**Text provided:**
----------

As a self taught artist, I would say that I’ve experimented with a lot of paint.  Watercolor, oil, gouache- but I always come back to acrylic.  There’s so much to love about acrylic paint- how different brands react so differently to certain techniques, the fact that it dries fairly quickly, and especially how it reacts to water.  My spray bottle is one of the most used tools in my studio because of how often I use water and paint to create acrylic backgrounds for my mixed media paintings.  I have 3 paintings to show you, and I’ll outline how I created the backgrounds for each one.

Texture paste and quilled paper pieces on an acrylic background

Magnetism- For this piece, I began with a dry canvas.  I used red paint on one corner, orange on the other.  I brushed the paint closer to the center without the two colors touching, and then used my spray bottle over the entire canvas.  The water is what brought the two colors together in the center of the canvas, and I tilted the canvas a little each way until I was satisfied with how the colors were blending.  If you start with a dry canvas, it may take some extra effort to get rid of any brushstrokes, which may or may not be a concern for you.  I don’t usually like to see my brushstrokes, so I’ll continue working until the water has blended the paint smoothly into the canvas.  One tip- this brand of acrylic paint is Liquitex Basics, which was an essential factor in achieving the lightning type blending you see here.  Other brands do not react the same way, which I find incredibly fascinating.

----------

**Dataset excerpt:**
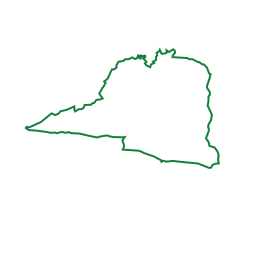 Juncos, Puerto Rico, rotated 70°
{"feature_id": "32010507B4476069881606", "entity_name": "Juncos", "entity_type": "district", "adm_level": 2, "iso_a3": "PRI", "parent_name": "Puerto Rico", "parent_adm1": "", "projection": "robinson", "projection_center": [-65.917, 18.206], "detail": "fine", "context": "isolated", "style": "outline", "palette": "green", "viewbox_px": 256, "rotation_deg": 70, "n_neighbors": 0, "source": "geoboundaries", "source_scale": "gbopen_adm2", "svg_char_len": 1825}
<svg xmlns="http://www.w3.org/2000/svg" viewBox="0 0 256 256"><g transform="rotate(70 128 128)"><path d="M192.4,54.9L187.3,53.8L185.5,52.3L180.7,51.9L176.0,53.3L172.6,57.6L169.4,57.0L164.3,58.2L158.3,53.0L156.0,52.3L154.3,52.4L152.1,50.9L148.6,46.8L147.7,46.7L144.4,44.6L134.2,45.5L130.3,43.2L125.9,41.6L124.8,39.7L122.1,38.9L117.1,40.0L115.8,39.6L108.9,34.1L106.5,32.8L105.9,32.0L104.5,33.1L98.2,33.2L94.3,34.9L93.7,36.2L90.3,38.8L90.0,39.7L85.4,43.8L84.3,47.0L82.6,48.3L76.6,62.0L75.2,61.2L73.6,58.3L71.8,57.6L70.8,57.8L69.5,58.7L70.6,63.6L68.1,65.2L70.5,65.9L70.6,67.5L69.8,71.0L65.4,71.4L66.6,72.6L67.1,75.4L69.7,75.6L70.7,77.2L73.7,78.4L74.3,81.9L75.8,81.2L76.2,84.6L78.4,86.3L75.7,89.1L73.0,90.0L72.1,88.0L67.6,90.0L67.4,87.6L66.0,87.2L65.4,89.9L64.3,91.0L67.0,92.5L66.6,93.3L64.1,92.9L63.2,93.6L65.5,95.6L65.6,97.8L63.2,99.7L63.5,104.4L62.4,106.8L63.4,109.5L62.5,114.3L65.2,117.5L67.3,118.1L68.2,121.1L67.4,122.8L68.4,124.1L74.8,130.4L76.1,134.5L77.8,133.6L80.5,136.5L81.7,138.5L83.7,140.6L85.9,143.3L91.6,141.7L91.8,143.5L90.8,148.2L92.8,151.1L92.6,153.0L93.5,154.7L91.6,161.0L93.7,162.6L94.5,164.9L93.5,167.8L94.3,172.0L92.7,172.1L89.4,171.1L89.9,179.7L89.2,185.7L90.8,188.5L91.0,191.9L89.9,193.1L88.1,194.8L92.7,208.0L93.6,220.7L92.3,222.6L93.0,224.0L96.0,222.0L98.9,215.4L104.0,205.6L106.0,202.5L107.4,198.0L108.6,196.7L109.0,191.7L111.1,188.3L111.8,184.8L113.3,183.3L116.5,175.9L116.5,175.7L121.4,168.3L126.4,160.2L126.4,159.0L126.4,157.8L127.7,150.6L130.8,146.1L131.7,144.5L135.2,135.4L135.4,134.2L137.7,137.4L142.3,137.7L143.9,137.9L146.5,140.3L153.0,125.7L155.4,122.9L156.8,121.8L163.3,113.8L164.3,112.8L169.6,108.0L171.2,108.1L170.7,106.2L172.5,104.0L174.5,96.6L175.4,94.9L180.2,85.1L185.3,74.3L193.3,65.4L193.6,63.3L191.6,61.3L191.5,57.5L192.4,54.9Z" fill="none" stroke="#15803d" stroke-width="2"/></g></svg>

----------

**Objective:**
Duplicate the part of the passage on acrylic paint backgrounds starting at "As a self taught" and ending at "for each one.". The lines above have nothing to do with what comes next.

**Output of the exercise:**
As a self taught artist, I would say that I’ve experimented with a lot of paint.  Watercolor, oil, gouache- but I always come back to acrylic.  There’s so much to love about acrylic paint- how different brands react so differently to certain techniques, the fact that it dries fairly quickly, and especially how it reacts to water.  My spray bottle is one of the most used tools in my studio because of how often I use water and paint to create acrylic backgrounds for my mixed media paintings.  I have 3 paintings to show you, and I’ll outline how I created the backgrounds for each one.